“Hel!” Addie shouted.
She gripped my arm as she sat upright, a look of fury etched onto her face. Head whipping left and right, Addie scanned the room.
“Where is that bitch? Hel! You were in the middle of telling me something important. Get your ss back here and finish before I find a way to summon you out of your hell hole.” The entire time Addie screamed, she didn’t let go of me.
Where had she gone? What’d happened there?
I knew one thing. Hel was behind this again.
Addie
Hel had been aboutto tell me where I could find Maddox’s soul. If I could find it, then maybe he wouldn’t need to siphon energy from me or the world around him. That could have been the first step to ensuring his safety. That way, Hel couldn’t ask me to kill him anymore.
I refused to believe that the hole I’d fallen into had been a sheer coincidence. Hel had planned that somehow. Limbo—or whatever that place had been—wasn’t her domain. It was a godless place where spirits went to transfer to their preferred afterlife. But she was still a goddess of the dead; she had power there.
The gods were playing games with me just like Thor had warned. I wanted to scream and shout to the skies above, but I kept my frustration trapped inside my chest because the living room was filled with shifters all staring me down.
“How about that food?” I let out a nervous laugh, hoping everyone would disperse soon.
“Oh, thank fuck,” Ness said before throwing herself at me.
She hugged me tight, a bit of electrical energy crackling around her. It prickled my skin and lifted my hair.
“Why does my chest hurt?” I asked as she pulled back.

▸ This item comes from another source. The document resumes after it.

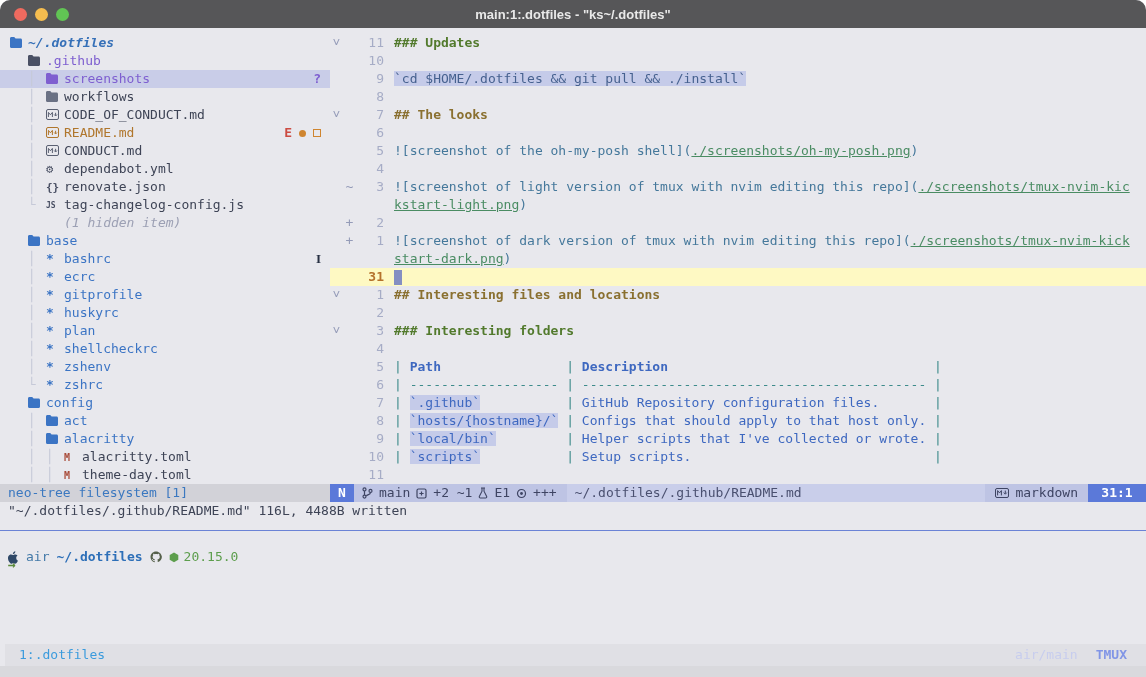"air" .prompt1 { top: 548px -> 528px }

Ness’s laugh turned into a sob of relief.
I looked around, confused. So much had happened in the plane between life and death. I remembered falling through the weave of fate threads. Somehow, I felt like that should have killed me. But my hazy memory returned to me. Though I fell, someone had been there to catch me. They’d held me close while we plummeted together.
“Can you stop dying, please?” Vi asked as she took a seat on the edge of the coffee table.
“I died?” I asked. “Again?”
Vi nodded. Maddox still had a hold on me, like he couldn’t bear to break contact. I squeezed his arm in return to reassure him.
“You weren’t dead,” Ryder said. “Everyone is being dramatic. You were really close, though.”
Groaning, I ran both hands over my face. I’d drawn my friends into this mystery. There was no point in hiding what I’d learned from them. Their futures were at risk; they deserved to know. If this soul-torn shifter was going to keep tearing through fate, then we would all have to work together to stop him.
Vi’s face scrunched up as I explained what was happening. “I’ve used soul magic before. It doesn’t feel good, but it also doesn’t work like that. My soul has some holes in it now. That’s it. I’m not ripping into the world around me simply by existing.”
Hel had implied that this shifter was a victim. He wasn’t doing this on purpose. If anything, it seemed like someone else had turned him into this monster. I glanced at Maddox. That meant he would want to save this shifter. Maddox had a bleeding heart, even if he wouldn’t openly admit it.
I fell back, exhausted and conflicted. There was too much to do. The weight of the world sat on my chest, and I didn’t know if I was strong enough to carry it. I wasn’t a shifter with super strength. I was nothing more than a human with one foot in the world of the dead.
A goddess wanted me to not only stop a rogue wolf from destroying the world but kill someone that I’d grown fond of. I owed Maddox my life several times over. I couldn’t kill him. I refused. Hel wasn’t going to be happy about that. She was going to make us pay for it one way or another.
I glanced in his direction. Soon, he would meet the love of his life. As a shifter, he had a fated mate waiting for him—so long as that fate thread hadn’t been severed yet. The thought hit me in the gut. My head shot up and I took in all my friends with mate bonds.
Could their bonds be severed? What would happen to their love then? My blood turned cold. I felt the sudden urge to get up and do something, but my body had nothing left to give after nearly dying once again.
Maddox held me as I stood up, fumbling like a newborn foal. When I tipped, and Ryder moved to catch me, Maddox snarled. I dug my nails into Maddox’s skin to pull his attention back to me, because I knew this wasn’t going to end well.
“Calm down,” Ryder said in his Alpha voice.
The words didn’t work, though. Maddox yanked me into his chest and wound an arm around my middle to keep me close. Words ready on my lips, I craned my neck to look up at him.
Ryder wasn’t to be deterred, though. “Down, Maddox. She isn’t in trouble. No one here wants to hurt her.”